Deux difficultés sont néanmoins apparues concernant les modifications apportées au statut du CSA. La première concerne la suppression du secret des délibérations, qui constitue une difficulté sérieuse au regard des sujets traités par le conseil. Votre commission a adopté un amendement ayant pour objet de rétablir cette mention. La seconde difficulté concerne la date prévue pour la publication des rapports annuels des autorités indépendantes. Substituer à la date actuelle - la fin du premier trimestre - le délai limite du 1er juin aurait eu pour effet de rendre inopérante la disposition du dernier alinéa de l'article 18 de la loi n° 86-1067 du 30 septembre 1986 relative à la liberté de communication, qui prévoit que le président du CSA vient présenter son rapport public devant les commissions compétentes des assemblées. Une telle présentation, pour être pertinente, doit nécessairement intervenir au premier trimestre, ce qui appelle une modification de la date de publication des rapports annuels des autorités indépendantes.
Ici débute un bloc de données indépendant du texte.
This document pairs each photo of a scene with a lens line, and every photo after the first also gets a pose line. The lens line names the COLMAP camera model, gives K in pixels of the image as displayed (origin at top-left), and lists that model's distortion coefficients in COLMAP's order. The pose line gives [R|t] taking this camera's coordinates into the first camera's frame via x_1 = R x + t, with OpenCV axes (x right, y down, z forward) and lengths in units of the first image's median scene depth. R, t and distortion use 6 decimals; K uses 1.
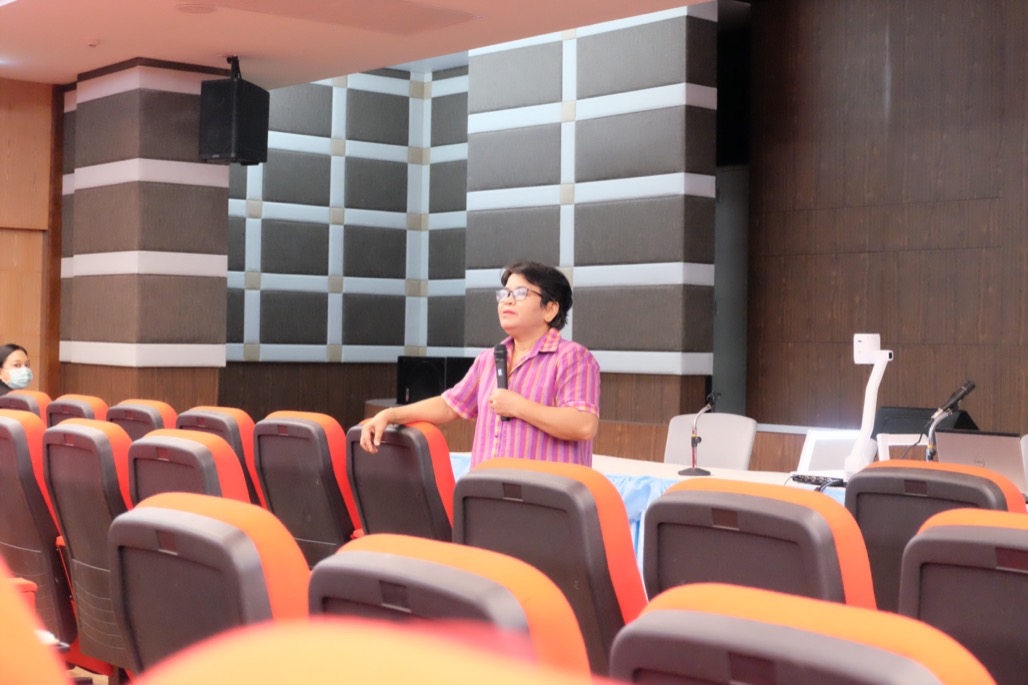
lens RADIAL K [[1659.5, 0, 514.2], [0, 1659.5, 342.3], [0, 0, 1]] dist [-0.040471, 0.000000]
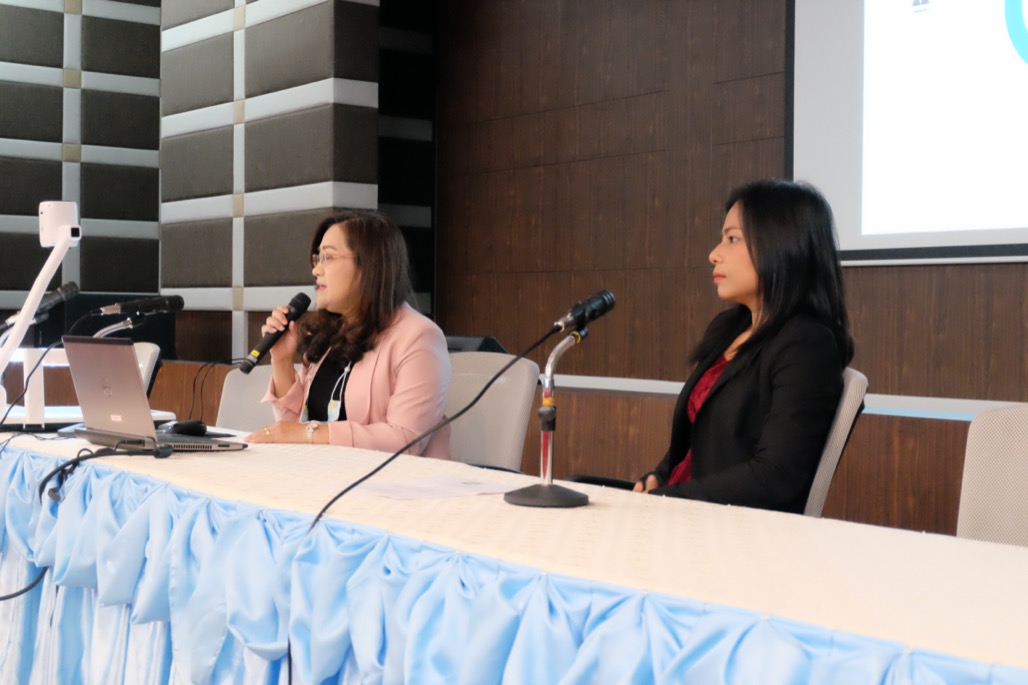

Enfin, lors de l'examen du projet de loi relative à l'enseignement supérieur et à la recherche4(*), votre commission de la culture, de l'éducation et de la communication avait approuvé la transformation de l'Agence d'évaluation de la recherche et de l'enseignement supérieur en Haut Conseil de l'évaluation de la recherche et de l'enseignement supérieur (HCERES) notamment parce qu'à l'instar de sa prédécesseure, le Haut Conseil est une autorité administrative indépendante, garante de la qualité des évaluations et tenue de s'inspirer des meilleures pratiques internationales. Votre commission se félicite donc que la présente proposition de loi maintienne ce statut au HCERES, tout en renvoyant au statut général des autorités administratives indépendantes les dispositions sur la durée du mandat, les règles de déontologie et les modalités de nomination des parlementaires dans cette instance. En ce qui concerne le renouvellement partiel du collège qui administre le HCERES, votre commission a assoupli le dispositif pour tenir compte du nombre impair de membres à renouveler.


* 1 « Un État dans l'État : canaliser la prolifération des autorités administratives indépendantes pour mieux les contrôler » - Rapport n° 126 (2015-2016).

* 2 « Hadopi : totem et tabou » - Rapport n° 600 (2014-2015).

* 3 Délibération n° 2016-2 JUR du 7 janvier 2016 du collège de l'AFLD.

* 4 Loi n °2013-660 du 22 juillet 2013.